1. Proposer `op-node` <> `builder-op-geth` (payload attributes stream):
- Proposer's` op-node` requests block from builder's op-geth.
- Proposer's` op-node` provides payload attributes stream to Builder'sop-geth.
- Pros: uses alternative and customizable communication channel for payload attributes stream.
- Cons: requires modification to `op-node`.

2. Proposer `op-node` <> Builder `op-geth` (no payload attributes stream):
- Similar to design 1 above, but without payload attributes stream.
- Block building triggered by enabling block payload attributes in engine_forkchoiceUpdated call.
- Pros: fewer modifications than design 1.
- Cons: stil requires modification to `op-node`.

3. Proposer `op-node` <> Builder `op-node`: (builder API)
- Proposer's` op-node` requests block from builder's` op-node` using a special API.
- Pros: more modifications to `op-node` than design 2 but less than design 1.
- Cons: allows for more flexibility in information requested from block builders since request isn't restricted to payloadAttributes.

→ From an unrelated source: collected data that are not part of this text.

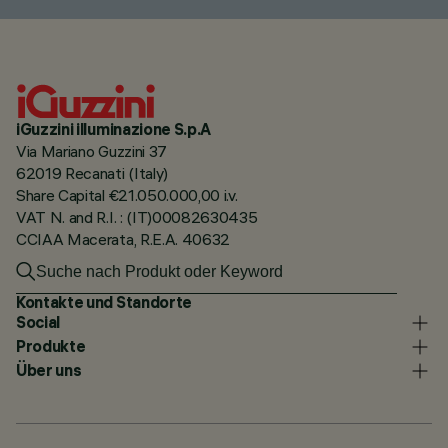
iGuzzini illuminazione S.p.A
Via Mariano Guzzini 37
62019 Recanati (Italy)
Share Capital €21.050.000,00 i.v.
VAT N. and R.I. : (IT)00082630435
CCIAA Macerata, R.E.A. 40632
Kontakte und Standorte
Social
Produkte
Über uns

4. Proposer `op-geth` <> Builder `op-geth`:
- Proposer's op-geth requests block directly from builder's op-geth.
- Pros: likely the fastest approach since proposers `op-geth` is the ultimate executor of the payload.
- Cons: requires modification to `op-geth` which is in some ways more sacred than `op-geth` due to it's policy of a minized code diff to upstream geth.

# Risks & Uncertainties

These questions, along with protocol discovery, will be the main goal of documenting during the build out and productionizing of this first step.

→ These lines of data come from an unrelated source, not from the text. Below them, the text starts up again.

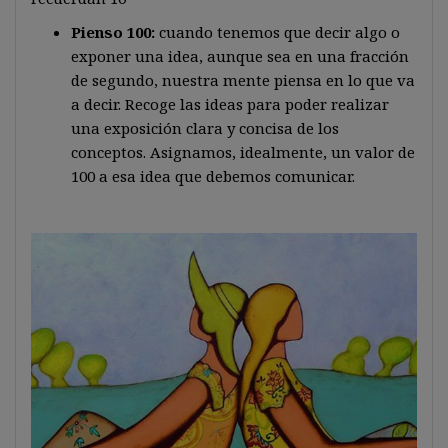
Pienso 100:
cuando tenemos que decir algo o
exponer una idea, aunque sea en una fracción
de segundo, nuestra mente piensa en lo que va
a decir. Recoge las ideas para poder realizar
una exposición clara y concisa de los
conceptos. Asignamos, idealmente, un valor de
100 a esa idea que debemos comunicar.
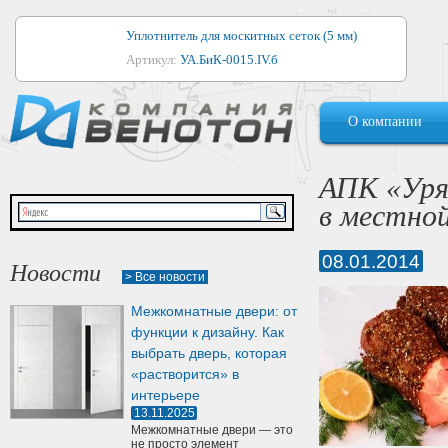
Уплотнитель для москитных сеток (5 мм)
Артикул:
УА.БиК-0015.IV.б
Уплотнитель для алюминиевых окон
О компании
Артикул:
1044
Уплотнитель для деревянных окон
АПК «Уря
Артикул:
УМ.БиК-0062.IV.б
в местной
Уплотнитель лоджиевый для (4, 5, 6 мм)
Артикул:
УА.БиК-0037.IV.б
08.01.2014
Новости
> Все новости
Уплотнитель для деревянных дверей
Межкомнатные двери: от
Артикул:
УК-10.4
функции к дизайну. Как
выбрать дверь, которая
«растворится» в
интерьере
13.11.2025
Межкомнатные двери — это
не просто элемент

1. **Architectural assumption:** The proposed solution would challenge any existing assumption of one Execution Layer (EL) client for each Consensus Layer (CL) client in the OP Stack, potentially leading to unforeseen consequences.

2. **Performance impact:** Introducing a sidecar component between `op-node` and `op-geth` may introduce additional latency in block production and propagation, impacting overall system performance.

3. **Security vulnerability:** The sidecar introduces a new attack surface that needs to be secured, particularly in terms of authentication and authorization between the sidecar and external block builders.

4. **Maintenance:** Future updates to `op-node` or `op-geth` may break the sidecar's functionality if it relies on specific interfaces or behaviors, creating ongoing compatibility challenges that need to be incorporated in the clients e2e testing environment.

5. **Increased complexity:** While the sidecar approach minimizes changes to existing components, it adds complexity to the overall system architecture, potentially making it harder for new developers to understand and contribute to the project.